The Kobe clinical trial had a lot riding on it. And the setback followed a major stem cell scandal in which biologist Haruko Obokata of the Riken Center for Developmental Biology was found to have falsified data in studies, published in 2014, that claimed a new method of achieving pluripotency. Then, earlier this year, Yamanaka had to apologize at a news conference after it was discovered that a reagent used to create iPS cells at CiRA was mislabeled, which could mean the wrong reagent was used. Although the mix-up is being examined, the center has halted supplies of some of its iPS cells to researchers across Japan; the error also set back by a few years a CiRA project to produce clinical-grade platelets from iPS cells.

But Yamanaka says he remains focused on the bigger picture of iPS cells and is still optimistic they can not only help researchers but may be key to transformative clinical therapies. CiRA still has a bank of tens of millions of iPS cells that have already been reset and checked for safety, so they can be used in patient applications. “In terms of regenerative medicine, things have gone quicker than I expected,” Yamanaka says, adding, “iPS cells have exceeded expectations because of their potential for disease modeling, which allows us to elucidate unknown disease mechanisms, and drug discovery.”

Those hoping for quick clinical success should remember it takes time for revolutionary treatments to go from lab bench to bedside, says Andras Nagy, a stem cell researcher at Mount Sinai Hospital’s Lunenfeld–Tanenbaum Research Institute in Toronto, who has not been directly involved in Yamanaka’s work. “If you fully appreciate the paradigm-shifting nature of iPS cells, tremendous progress has in fact been made over the past 10 years,” says Nagy, who in 2009 established a method of creating stem cells without using viruses (which had initially been used to deliver reprogramming genes into targeted cells). “By comparison, penicillin was discovered as an antibiotic in 1928, but it was not available in the clinic until the early 1940s.”
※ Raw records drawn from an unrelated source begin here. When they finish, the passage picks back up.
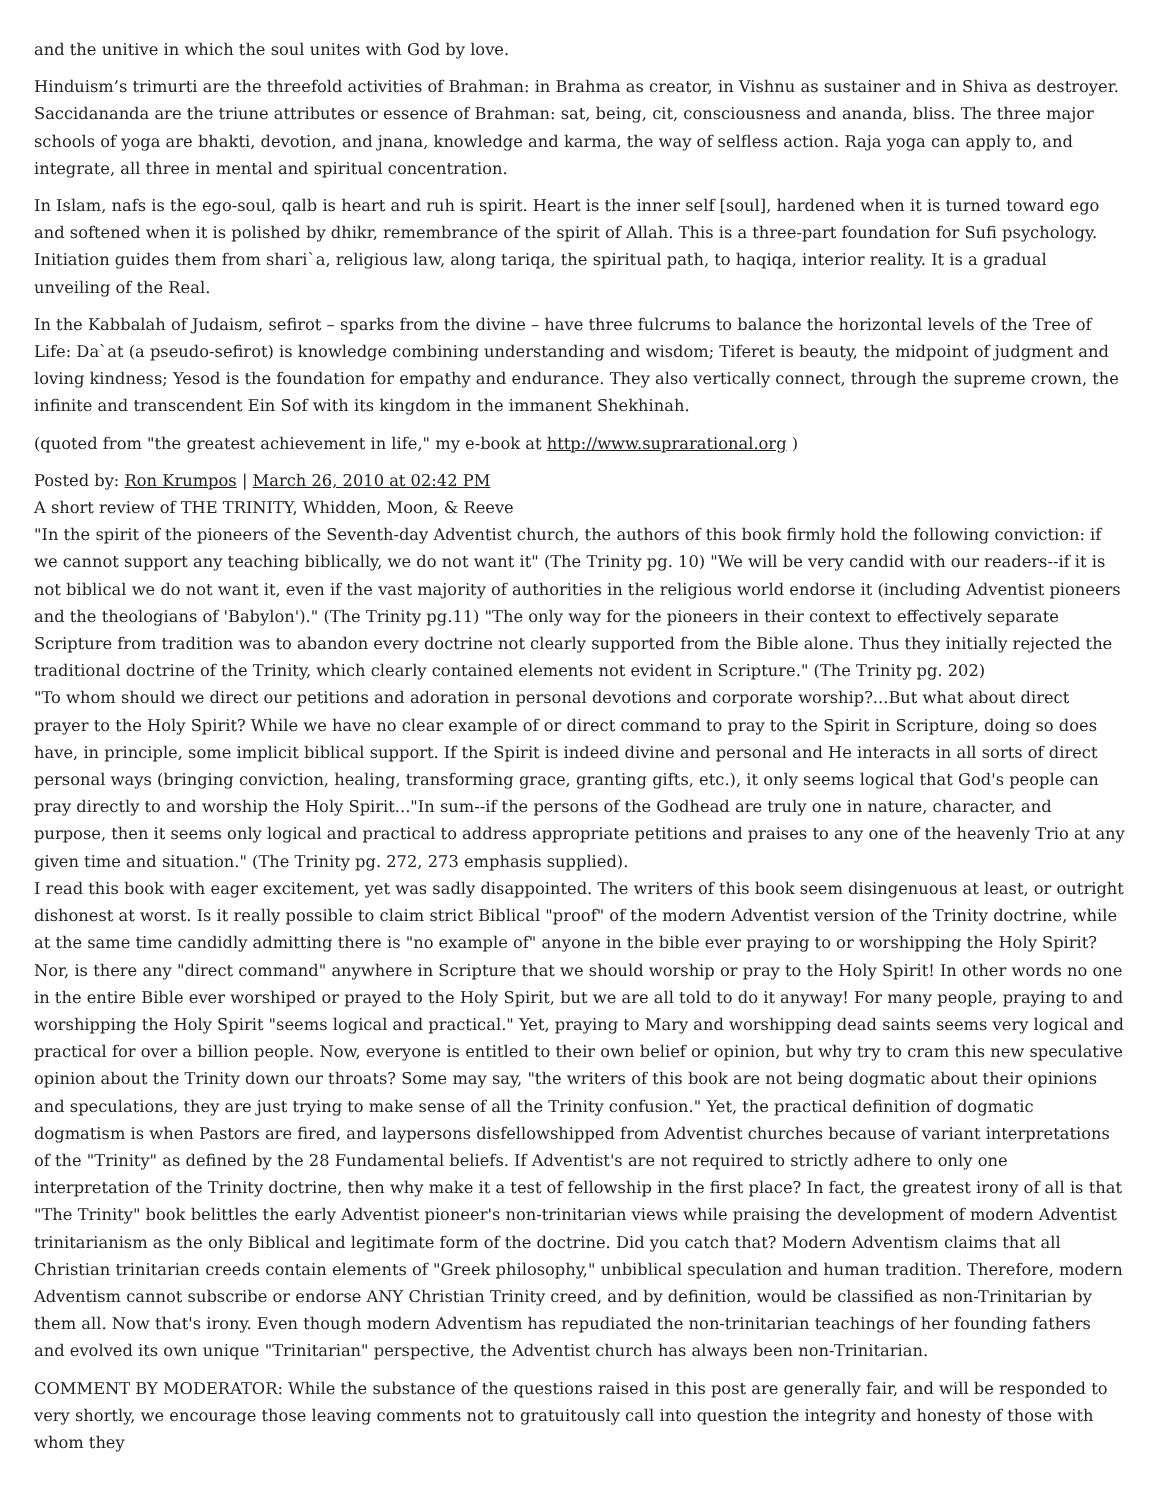and the unitive in which the soul unites with God by love.
Hinduism’s trimurti are the threefold activities of Brahman: in Brahma as creator, in Vishnu as sustainer and in Shiva as destroyer. Saccidananda are the triune attributes or essence of Brahman: sat, being, cit, consciousness and ananda, bliss. The three major schools of yoga are bhakti, devotion, and jnana, knowledge and karma, the way of selfless action. Raja yoga can apply to, and integrate, all three in mental and spiritual concentration.
In Islam, nafs is the ego-soul, qalb is heart and ruh is spirit. Heart is the inner self [soul], hardened when it is turned toward ego and softened when it is polished by dhikr, remembrance of the spirit of Allah. This is a three-part foundation for Sufi psychology. Initiation guides them from shari`a, religious law, along tariqa, the spiritual path, to haqiqa, interior reality. It is a gradual unveiling of the Real.
In the Kabbalah of Judaism, sefirot – sparks from the divine – have three fulcrums to balance the horizontal levels of the Tree of Life: Da`at (a pseudo-sefirot) is knowledge combining understanding and wisdom; Tiferet is beauty, the midpoint of judgment and loving kindness; Yesod is the foundation for empathy and endurance. They also vertically connect, through the supreme crown, the infinite and transcendent Ein Sof with its kingdom in the immanent Shekhinah.
(quoted from "the greatest achievement in life," my e-book at http://www.suprarational.org )
Posted by: Ron Krumpos | March 26, 2010 at 02:42 PM
A short review of THE TRINITY, Whidden, Moon, & Reeve
"In the spirit of the pioneers of the Seventh-day Adventist church, the authors of this book firmly hold the following conviction: if we cannot support any teaching biblically, we do not want it" (The Trinity pg. 10) "We will be very candid with our readers--if it is not biblical we do not want it, even if the vast majority of authorities in the religious world endorse it (including Adventist pioneers and the theologians of 'Babylon')." (The Trinity pg.11) "The only way for the pioneers in their context to effectively separate Scripture from tradition was to abandon every doctrine not clearly supported from the Bible alone. Thus they initially rejected the traditional doctrine of the Trinity, which clearly contained elements not evident in Scripture." (The Trinity pg. 202)
"To whom should we direct our petitions and adoration in personal devotions and corporate worship?...But what about direct prayer to the Holy Spirit? While we have no clear example of or direct command to pray to the Spirit in Scripture, doing so does have, in principle, some implicit biblical support. If the Spirit is indeed divine and personal and He interacts in all sorts of direct personal ways (bringing conviction, healing, transforming grace, granting gifts, etc.), it only seems logical that God's people can pray directly to and worship the Holy Spirit..."In sum--if the persons of the Godhead are truly one in nature, character, and purpose, then it seems only logical and practical to address appropriate petitions and praises to any one of the heavenly Trio at any given time and situation." (The Trinity pg. 272, 273 emphasis supplied).
I read this book with eager excitement, yet was sadly disappointed. The writers of this book seem disingenuous at least, or outright dishonest at worst. Is it really possible to claim strict Biblical "proof" of the modern Adventist version of the Trinity doctrine, while at the same time candidly admitting there is "no example of" anyone in the bible ever praying to or worshipping the Holy Spirit? Nor, is there any "direct command" anywhere in Scripture that we should worship or pray to the Holy Spirit! In other words no one in the entire Bible ever worshiped or prayed to the Holy Spirit, but we are all told to do it anyway! For many people, praying to and worshipping the Holy Spirit "seems logical and practical." Yet, praying to Mary and worshipping dead saints seems very logical and practical for over a billion people. Now, everyone is entitled to their own belief or opinion, but why try to cram this new speculative opinion about the Trinity down our throats? Some may say, "the writers of this book are not being dogmatic about their opinions and speculations, they are just trying to make sense of all the Trinity confusion." Yet, the practical definition of dogmatic dogmatism is when Pastors are fired, and laypersons disfellowshipped from Adventist churches because of variant interpretations of the "Trinity" as defined by the 28 Fundamental beliefs. If Adventist's are not required to strictly adhere to only one interpretation of the Trinity doctrine, then why make it a test of fellowship in the first place? In fact, the greatest irony of all is that "The Trinity" book belittles the early Adventist pioneer's non-trinitarian views while praising the development of modern Adventist trinitarianism as the only Biblical and legitimate form of the doctrine. Did you catch that? Modern Adventism claims that all Christian trinitarian creeds contain elements of "Greek philosophy," unbiblical speculation and human tradition. Therefore, modern Adventism cannot subscribe or endorse ANY Christian Trinity creed, and by definition, would be classified as non-Trinitarian by them all. Now that's irony. Even though modern Adventism has repudiated the non-trinitarian teachings of her founding fathers and evolved its own unique "Trinitarian" perspective, the Adventist church has always been non-Trinitarian.
COMMENT BY MODERATOR: While the substance of the questions raised in this post are generally fair, and will be responded to very shortly, we encourage those leaving comments not to gratuitously call into question the integrity and honesty of those with whom they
Researchers in Japan are meanwhile using iPS cell technology to pave the way to better drugs. For instance, CiRA’s Kohei Yamamizu recently reported developing a cellular model of the blood–brain barrier made entirely from human iPS cells. It could become a useful tool for testing drugs for brain diseases.

All eyes, however, are back on Kobe City Medical Center General Hospital, which is resuming its retina trial—this time with iPS cells from donors instead of cells from patients themselves. Using CiRA’s bank of iPS cells, there are significant time and cost savings—it could be one fifth the cost of cell preparation and patient transplant or less. The initial study, with its personalized approach, reportedly cost about $875,000 for just one patient. “We plan to evaluate the efficacy of transplanting the [donor] cells and consider the feasibility of using this method as a routine treatment in the future, accessible to the wider society,” study co-leader Masayo Takahashi of the RIKEN Center for Developmental Biology said at a February press conference in Kobe. Her husband Jun Takahashi, a researcher at CiRA, is also planning to use donor-derived iPS cells for a clinical application—to help treat patients with Parkinson’s disease.
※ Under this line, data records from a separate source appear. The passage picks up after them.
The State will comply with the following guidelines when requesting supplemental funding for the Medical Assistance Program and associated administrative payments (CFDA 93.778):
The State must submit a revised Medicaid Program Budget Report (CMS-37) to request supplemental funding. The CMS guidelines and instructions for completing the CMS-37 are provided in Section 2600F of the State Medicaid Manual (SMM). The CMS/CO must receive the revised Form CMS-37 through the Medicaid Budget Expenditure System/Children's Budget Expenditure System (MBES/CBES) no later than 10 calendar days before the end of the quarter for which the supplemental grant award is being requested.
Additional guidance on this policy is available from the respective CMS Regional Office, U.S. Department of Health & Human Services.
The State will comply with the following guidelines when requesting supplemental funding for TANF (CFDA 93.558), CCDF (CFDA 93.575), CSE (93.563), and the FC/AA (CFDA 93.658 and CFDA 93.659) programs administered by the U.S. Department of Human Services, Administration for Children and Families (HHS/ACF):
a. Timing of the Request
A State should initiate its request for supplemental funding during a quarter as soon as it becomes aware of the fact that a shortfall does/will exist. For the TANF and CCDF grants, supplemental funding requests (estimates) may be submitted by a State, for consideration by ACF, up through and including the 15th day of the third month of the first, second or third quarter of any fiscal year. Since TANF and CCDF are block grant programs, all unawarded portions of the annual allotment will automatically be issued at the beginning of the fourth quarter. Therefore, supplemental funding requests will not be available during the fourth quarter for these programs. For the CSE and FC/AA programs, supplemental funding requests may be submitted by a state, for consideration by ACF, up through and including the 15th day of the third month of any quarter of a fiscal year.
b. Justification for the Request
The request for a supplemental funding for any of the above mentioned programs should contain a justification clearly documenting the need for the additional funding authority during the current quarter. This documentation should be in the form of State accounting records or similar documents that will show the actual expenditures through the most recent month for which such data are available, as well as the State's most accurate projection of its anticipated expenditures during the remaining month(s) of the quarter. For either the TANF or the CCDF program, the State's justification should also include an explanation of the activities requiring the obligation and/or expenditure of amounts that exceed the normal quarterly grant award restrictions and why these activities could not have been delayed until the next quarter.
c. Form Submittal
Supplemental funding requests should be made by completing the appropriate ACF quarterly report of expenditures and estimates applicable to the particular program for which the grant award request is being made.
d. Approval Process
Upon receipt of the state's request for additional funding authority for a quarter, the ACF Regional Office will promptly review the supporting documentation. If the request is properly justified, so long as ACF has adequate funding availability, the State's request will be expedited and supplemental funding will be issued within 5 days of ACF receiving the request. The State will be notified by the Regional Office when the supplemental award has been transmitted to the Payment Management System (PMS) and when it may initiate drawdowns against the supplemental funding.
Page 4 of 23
Nagy admits the promise of personalized cell regeneration is probably too costly for mainstream use, and he believes genomic editing—in which DNA is inserted or deleted—is key to safe iPS cell implants. For his part, Yamanaka is cautiously optimistic about iPS cells as a therapeutic tool.

“Regenerative medicine and drug discovery are the two key applications for iPS cells,” Yamanaka says. “With the use of iPS cell stock, we are now able to work quicker and cheaper, so that’s the challenge going forward.”